Edward…

It is with deepest regret that I found myself in a predicament involving, of course, you. What else would it be? I had to make a split-second decision, and my choices were to either tell you the truth (as much of it as I've uncovered, at least), or to deceive you as well as the brass. If I told you the truth, you may have come under fire should my trickery be revealed, and you'd also be involved further in this mess than you already are. And if I were to lie to you…well, it's not a white lie, that's for sure. I knew what consequences this choice would bring, and still I had to make it.

Better for you to hate me until I know it is safe to tell you the actuality of the situation, than for me to risk your life and career as well as my own.
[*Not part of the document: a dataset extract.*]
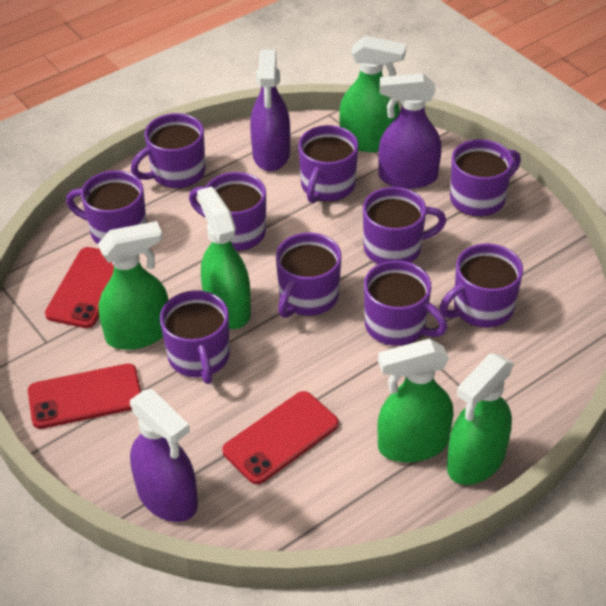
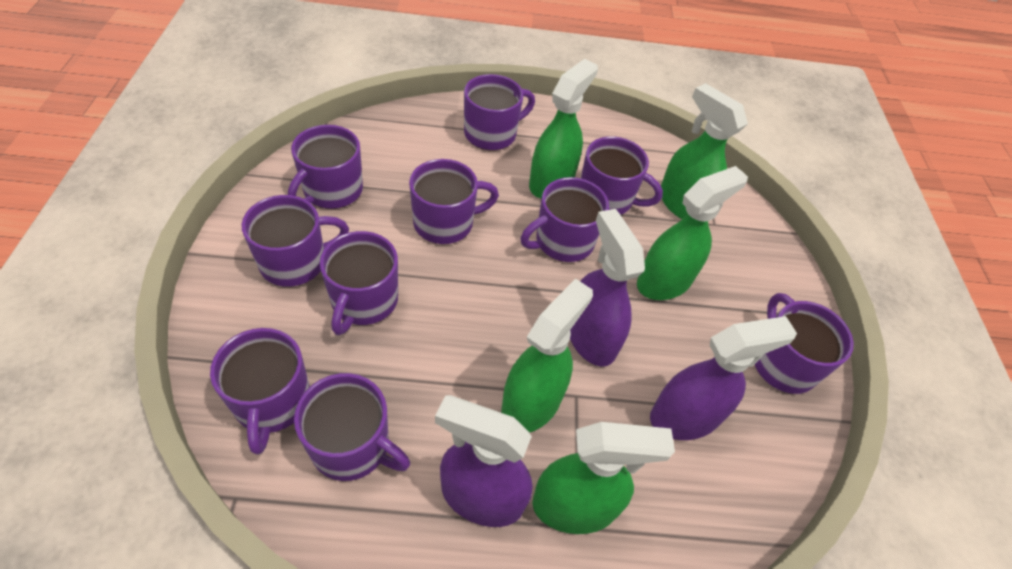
red phone: [28,363,141,429] [45,247,114,328] [222,391,339,484] = 3 -> none = 0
We are playing a dangerous game, you and I, although I don't know if you realize quite how high the stakes might be. I've always been ambitious, but I've also always harbored a bit of a rebellious streak, and so it's nothing much for me to take risky action. I don't mind taking on an insurmountable foe, because if I succeed, I will have gained much, and if I fail, I will most likely perish. With my own life, I am wiling to make that gamble, but with yours I am not.

I did not murder Ross, as you believe. I've in fact ferried her away to safety. I could not let an innocent die, but I also must play the part of obedient Colonel until I know just what powers that be have been corrupted.

As of this moment, I believe my story has been accepted. Once I'm assured of this, I have every intention of telling you the truth. For one thing, though I am loathe to involve you in something of this magnitude, you've already involved yourself and so it is a moot point. Furthermore (and oh, do I hate to admit this!) I simply cannot accept a future in which you despise me so.

Don't worry, Ed; your time is coming. One day you will understand how a chess master must play, thinking moves ahead rather than acting rashly.